§ **Task item**
Should the entries contain pictures, leave them out and return exactly the lines from the first through the line holding "nose: (84, 143)".

§ **Working data**
▬▬▬▬▬▬▬▬▬▬
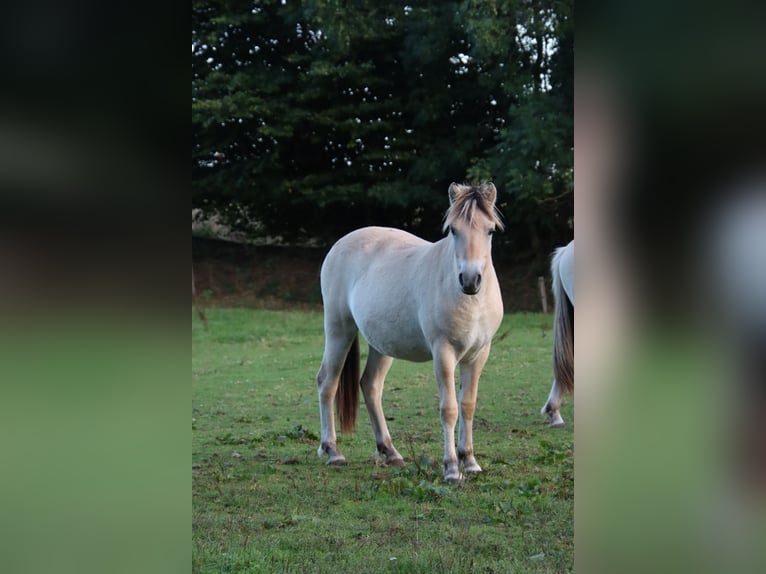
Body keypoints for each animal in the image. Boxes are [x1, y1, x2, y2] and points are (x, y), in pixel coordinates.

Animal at [316, 183, 508, 482]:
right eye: (454, 230)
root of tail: (341, 244)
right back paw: (333, 451)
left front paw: (470, 461)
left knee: (370, 386)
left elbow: (467, 405)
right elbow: (449, 409)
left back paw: (390, 452)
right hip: (339, 330)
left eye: (490, 230)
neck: (470, 301)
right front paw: (451, 468)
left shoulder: (478, 354)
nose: (470, 280)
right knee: (327, 382)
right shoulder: (443, 353)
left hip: (381, 346)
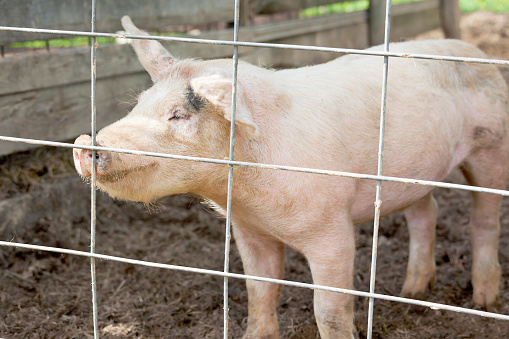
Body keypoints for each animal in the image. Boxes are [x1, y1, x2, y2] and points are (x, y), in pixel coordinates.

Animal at [73, 15, 508, 339]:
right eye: (139, 105)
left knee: (484, 220)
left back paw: (484, 301)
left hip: (491, 148)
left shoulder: (333, 231)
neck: (248, 196)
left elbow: (329, 310)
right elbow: (260, 290)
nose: (84, 143)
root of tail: (473, 50)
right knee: (425, 213)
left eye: (178, 115)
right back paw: (412, 290)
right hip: (414, 173)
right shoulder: (248, 231)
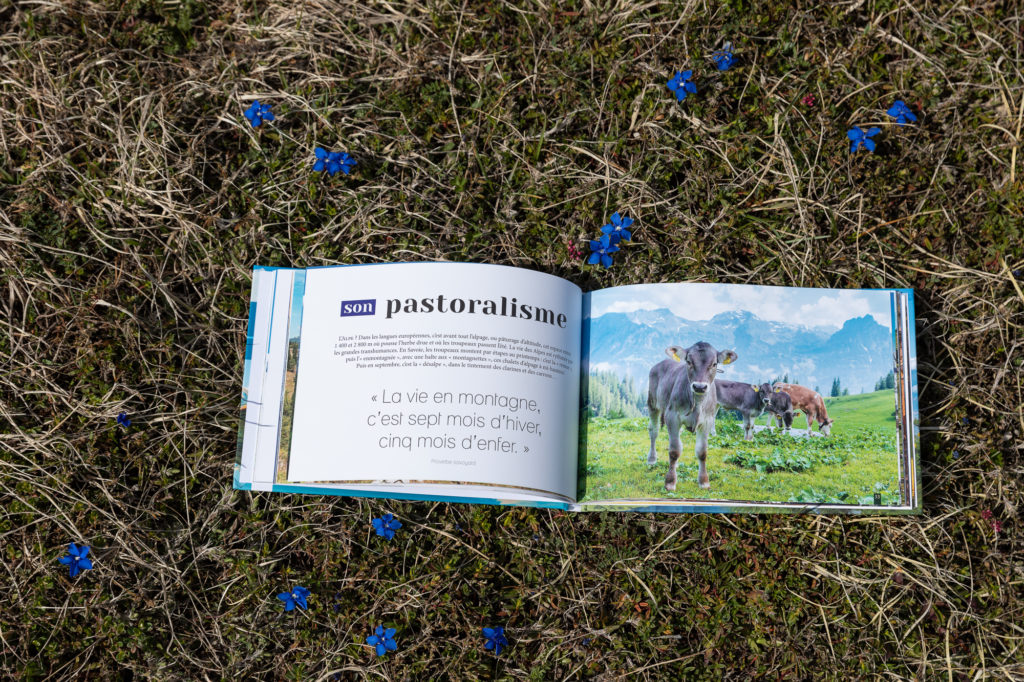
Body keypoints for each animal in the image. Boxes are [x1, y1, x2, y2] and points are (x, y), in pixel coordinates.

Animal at [647, 339, 737, 489]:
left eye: (714, 364)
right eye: (689, 361)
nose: (699, 387)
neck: (698, 404)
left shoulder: (707, 421)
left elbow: (702, 452)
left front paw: (704, 481)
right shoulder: (672, 416)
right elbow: (674, 450)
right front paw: (670, 481)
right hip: (652, 403)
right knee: (654, 431)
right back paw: (652, 459)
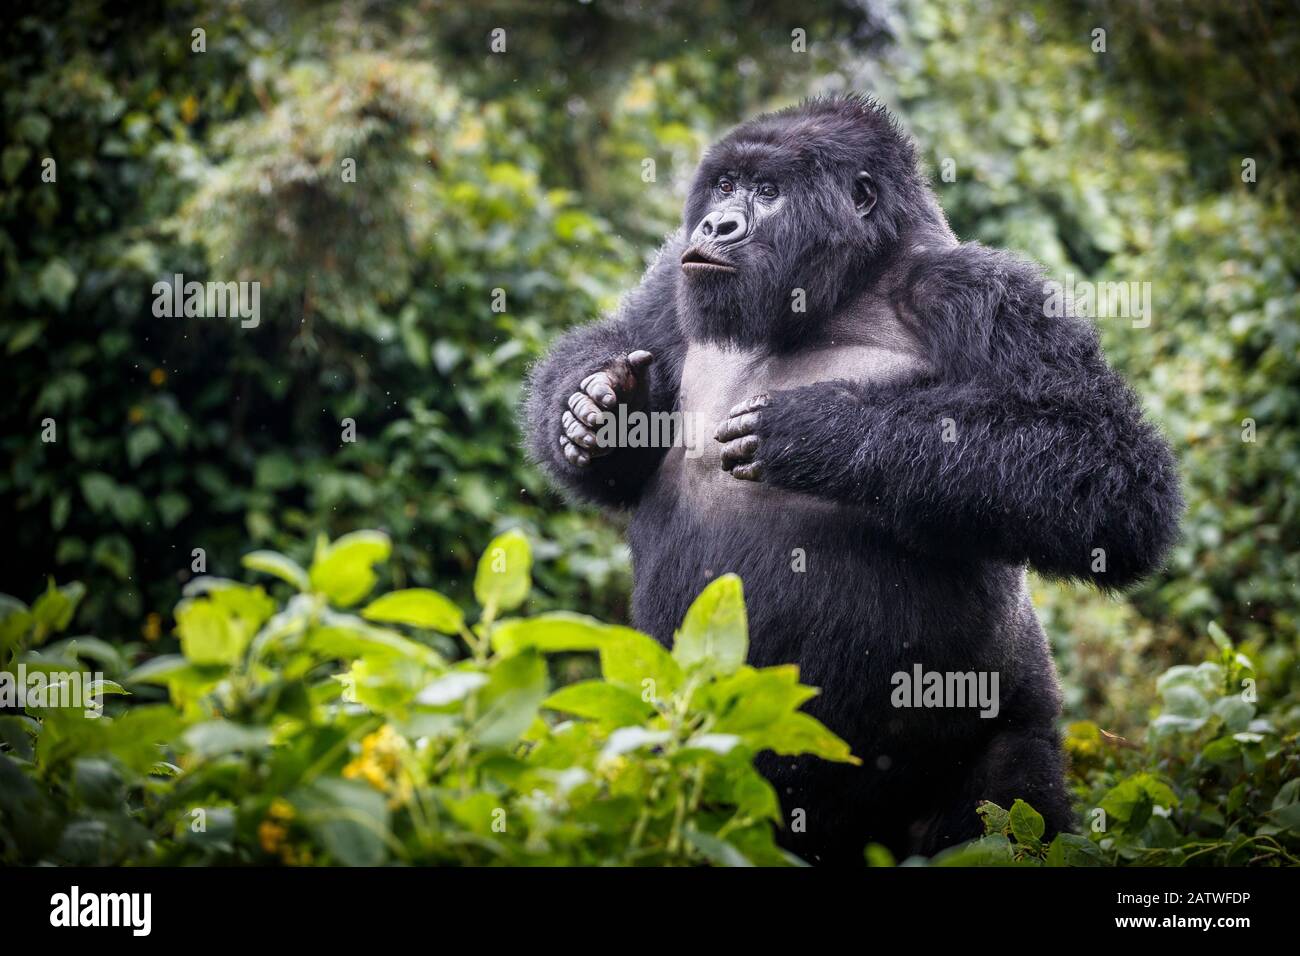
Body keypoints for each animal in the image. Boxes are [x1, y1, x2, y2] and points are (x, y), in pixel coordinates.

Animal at [522, 98, 1185, 868]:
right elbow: (623, 351)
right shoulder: (671, 272)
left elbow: (1115, 474)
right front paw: (599, 408)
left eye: (769, 192)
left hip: (1008, 729)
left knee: (1011, 802)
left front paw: (824, 431)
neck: (850, 281)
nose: (717, 226)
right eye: (725, 187)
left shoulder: (985, 292)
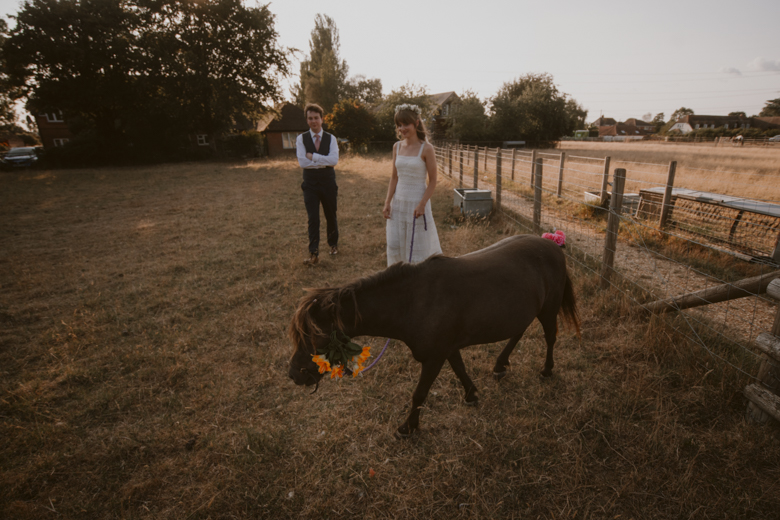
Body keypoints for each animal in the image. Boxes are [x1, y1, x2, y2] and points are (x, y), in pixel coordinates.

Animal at [288, 234, 580, 438]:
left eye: (315, 335)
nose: (294, 374)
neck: (413, 302)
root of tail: (553, 246)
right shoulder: (448, 349)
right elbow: (461, 369)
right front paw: (471, 395)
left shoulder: (434, 357)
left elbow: (419, 394)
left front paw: (407, 429)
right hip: (524, 310)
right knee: (518, 332)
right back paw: (500, 365)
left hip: (548, 309)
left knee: (550, 337)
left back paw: (546, 370)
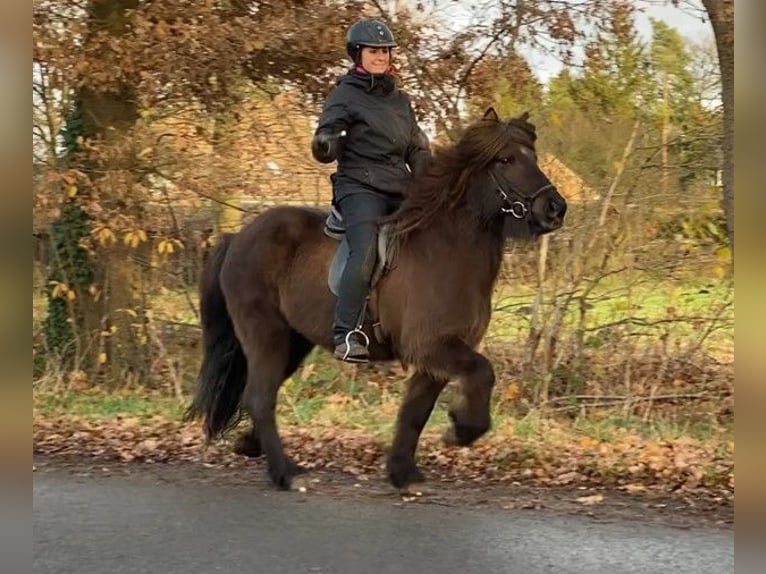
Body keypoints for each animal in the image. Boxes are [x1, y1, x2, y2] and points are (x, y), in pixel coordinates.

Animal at [184, 107, 567, 491]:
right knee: (261, 397)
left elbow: (414, 413)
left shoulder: (436, 357)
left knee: (260, 392)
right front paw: (461, 430)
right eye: (506, 159)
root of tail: (237, 237)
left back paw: (250, 445)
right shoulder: (430, 346)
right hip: (266, 335)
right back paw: (286, 473)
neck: (446, 250)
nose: (555, 209)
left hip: (292, 341)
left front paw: (404, 473)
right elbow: (483, 372)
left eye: (533, 156)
▬▬▬▬▬▬▬▬▬▬
§ **Result for this exercise**
Body keypoints for each animal in the image. Boxes are [x1, y1, x2, y2] and points are (x, y), in pixel coordinates.

Animal at [316, 183, 508, 482]:
right eye: (454, 230)
root of tail: (341, 244)
right back paw: (333, 451)
left front paw: (470, 461)
left knee: (370, 386)
left elbow: (467, 405)
right elbow: (449, 409)
left back paw: (390, 452)
right hip: (339, 330)
left eye: (490, 230)
neck: (470, 301)
right front paw: (451, 468)
left shoulder: (478, 354)
nose: (470, 280)
right knee: (327, 382)
right shoulder: (443, 353)
left hip: (381, 346)
Body keypoints for each animal in the image. Boxes are [x1, y1, x2, y2] and points are (x, y), in pixel coordinates.

Animal at [73, 15, 508, 339]:
right eye: (139, 105)
left knee: (484, 220)
left back paw: (484, 301)
left hip: (491, 148)
left shoulder: (333, 231)
neck: (248, 196)
left elbow: (329, 310)
right elbow: (260, 290)
nose: (84, 143)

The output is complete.